The Sheriff's Department of San Bernardino County, California confirms the above figure on its website and also documents how female DV is serious and is usually not in self-defense.
As for men seeking shelter services in California, this official California government (pdf) report from the California Research Bureau shows, on pages 12 and 14, that at least 4,649 men sought shelter-based domestic violence services in 2003, and one shelter in Los Angeles reported even more male victims than female victims seeking services.

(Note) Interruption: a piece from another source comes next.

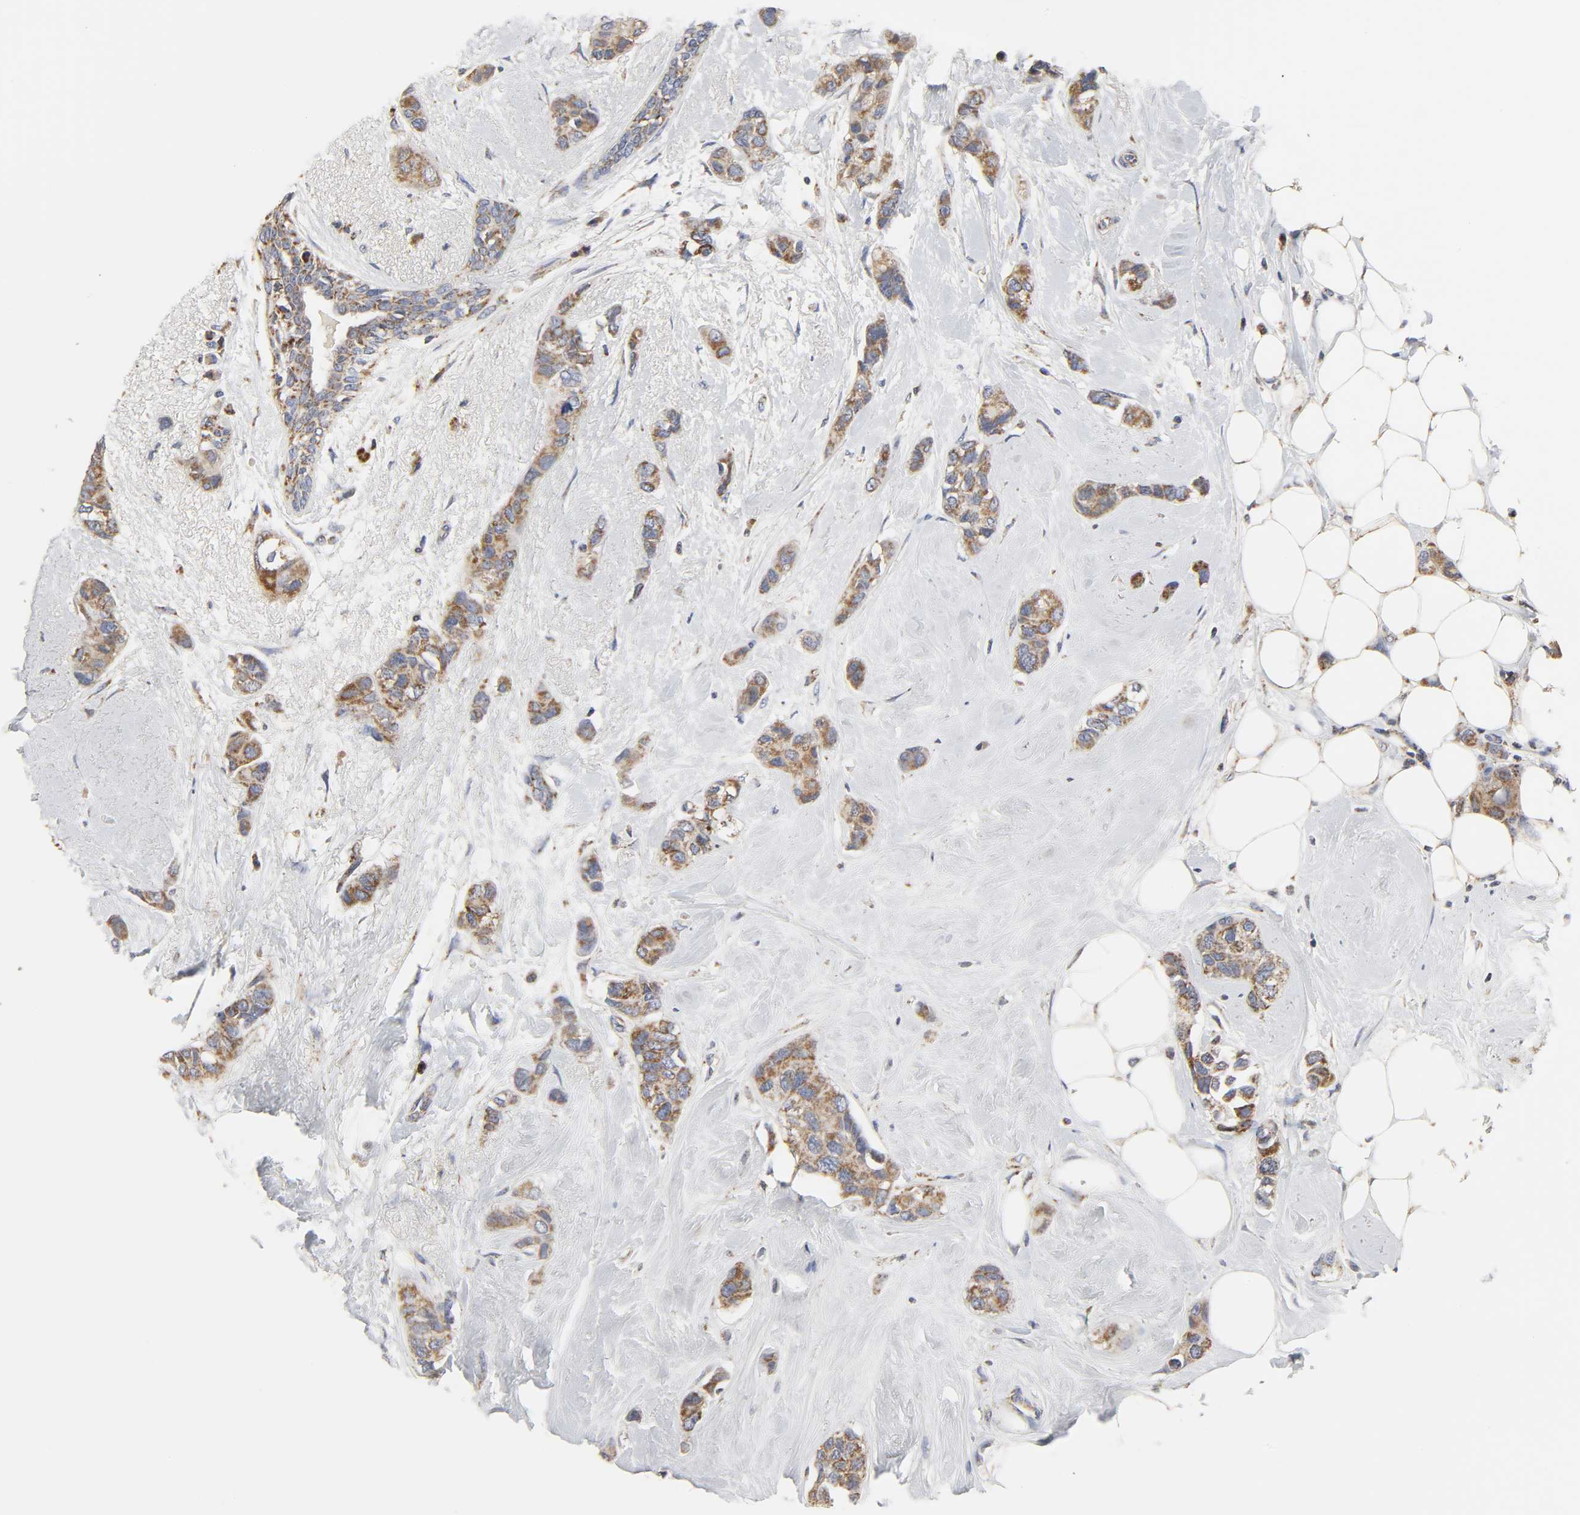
{"staining": {"intensity": "strong", "quantity": ">75%", "location": "cytoplasmic/membranous"}, "tissue": "breast cancer", "cell_type": "Tumor cells", "image_type": "cancer", "snomed": [{"axis": "morphology", "description": "Duct carcinoma"}, {"axis": "topography", "description": "Breast"}], "caption": "Breast cancer (invasive ductal carcinoma) stained for a protein (brown) shows strong cytoplasmic/membranous positive staining in about >75% of tumor cells.", "gene": "COX6B1", "patient": {"sex": "female", "age": 51}}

California State University maintains an online bibliography summarizing over 100 studies/analyses which found: "women are as physically aggressive, or more aggressive, than men in their relationships with their spouses or male partners." One of them is the most comprehensive analysis of existing research on DV ever done, which confirmed that women initiate DV as often as men, and also found that 38 percent of physically injured victims are men and that self-defense does not explain the female violence. (Prof. John Archer, "Sex Differences in Aggression Between Heterosexual Partners: A Meta-Analytic Review, Psychological Bulletin," November 2000. v. 126, n. 5, p. 651, 664.
In a University of Pennsylvania emergency room survey, 12 percent of men reported being physically assaulted by a female partner within the previous 12 months, often with weapons or hard objects, and the male victims were disproportionately black males with no health insurance.